Historians Battle Wal-Mart Over Civil War Site

Local officials have approved new store location in northern Virginia
By Matt Cantor,  Newser Staff
Posted Jan 24, 2011 8:22 AM CST
Historians Battle Wal-Mart Over Civil War Site
A color engraving of scene of the Battle of the Wilderness in Virginia on 6 May 1864.   (Getty Images)

Renowned historians and preservationists are primed to take on Wal-Mart in a legal battle over the placement of a new store: in a rural northern Virginia town next to the site of a key Civil War battle. Wal-Mart won approval for the location from a local board in 2009, but the National Trust for Historic Preservation challenged that decision, the AP reports. A judge will hear the case tomorrow—and the plaintiffs' attorney says he plans to call descendants of Union and Confederate soldiers to testify.

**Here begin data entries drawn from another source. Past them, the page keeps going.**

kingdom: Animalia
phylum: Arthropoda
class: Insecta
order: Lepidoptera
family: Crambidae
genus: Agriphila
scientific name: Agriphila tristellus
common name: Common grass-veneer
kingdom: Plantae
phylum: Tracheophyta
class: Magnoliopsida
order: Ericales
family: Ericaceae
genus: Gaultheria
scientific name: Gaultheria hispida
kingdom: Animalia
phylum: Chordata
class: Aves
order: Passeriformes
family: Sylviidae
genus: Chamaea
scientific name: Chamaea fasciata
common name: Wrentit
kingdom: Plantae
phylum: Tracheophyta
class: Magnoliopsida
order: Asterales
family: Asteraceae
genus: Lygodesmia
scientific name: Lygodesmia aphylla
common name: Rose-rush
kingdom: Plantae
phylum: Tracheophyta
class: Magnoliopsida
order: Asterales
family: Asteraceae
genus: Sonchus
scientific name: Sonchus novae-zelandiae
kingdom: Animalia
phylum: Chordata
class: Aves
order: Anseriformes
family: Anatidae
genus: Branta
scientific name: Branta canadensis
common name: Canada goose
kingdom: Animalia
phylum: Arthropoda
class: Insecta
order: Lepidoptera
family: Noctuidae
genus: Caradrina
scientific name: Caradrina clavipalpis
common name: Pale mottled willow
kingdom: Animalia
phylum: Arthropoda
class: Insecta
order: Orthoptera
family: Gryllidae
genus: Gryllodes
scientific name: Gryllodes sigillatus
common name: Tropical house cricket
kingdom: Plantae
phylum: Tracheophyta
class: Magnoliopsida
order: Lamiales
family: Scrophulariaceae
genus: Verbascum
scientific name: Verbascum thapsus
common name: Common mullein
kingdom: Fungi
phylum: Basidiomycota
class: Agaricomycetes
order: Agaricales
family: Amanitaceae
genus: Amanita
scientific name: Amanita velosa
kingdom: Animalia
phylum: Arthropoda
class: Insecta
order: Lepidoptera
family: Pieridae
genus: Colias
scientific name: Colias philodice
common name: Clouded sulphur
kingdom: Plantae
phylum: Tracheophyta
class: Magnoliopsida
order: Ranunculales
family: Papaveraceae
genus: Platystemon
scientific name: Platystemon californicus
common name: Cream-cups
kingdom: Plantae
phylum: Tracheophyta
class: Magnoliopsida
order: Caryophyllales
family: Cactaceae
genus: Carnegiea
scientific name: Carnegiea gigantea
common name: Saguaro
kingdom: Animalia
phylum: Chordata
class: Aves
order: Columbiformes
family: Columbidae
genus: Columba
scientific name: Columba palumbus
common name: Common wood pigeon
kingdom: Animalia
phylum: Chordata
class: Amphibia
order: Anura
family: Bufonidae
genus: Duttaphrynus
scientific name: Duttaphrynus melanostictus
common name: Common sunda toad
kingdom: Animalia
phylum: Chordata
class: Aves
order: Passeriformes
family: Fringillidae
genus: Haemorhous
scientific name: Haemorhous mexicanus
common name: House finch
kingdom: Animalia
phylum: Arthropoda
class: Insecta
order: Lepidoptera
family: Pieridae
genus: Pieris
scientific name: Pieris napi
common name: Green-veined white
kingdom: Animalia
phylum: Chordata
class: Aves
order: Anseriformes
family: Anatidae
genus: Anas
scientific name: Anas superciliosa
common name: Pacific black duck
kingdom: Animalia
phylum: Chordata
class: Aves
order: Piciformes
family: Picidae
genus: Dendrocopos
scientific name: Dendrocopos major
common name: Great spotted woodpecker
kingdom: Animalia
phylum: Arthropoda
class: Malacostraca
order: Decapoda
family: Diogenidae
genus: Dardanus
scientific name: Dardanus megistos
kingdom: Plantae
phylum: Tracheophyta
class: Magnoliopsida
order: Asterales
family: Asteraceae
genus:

The store would be near the site of the Battle of the Wilderness, which was considered a major Civil War turning point. Wal-Mart says there are already stores near its proposed location, which is outside the limits of the protected national park where the core battlefield is located—but just a mile from the park's entrance. But the National Trust for Historic Preservation and a star-studded team including a Pulitzer winner and filmmaker Ken Burns are calling on Wal-Mart to change its mind: Wounded and dying Union soldiers, they say, occupied the site during the battle.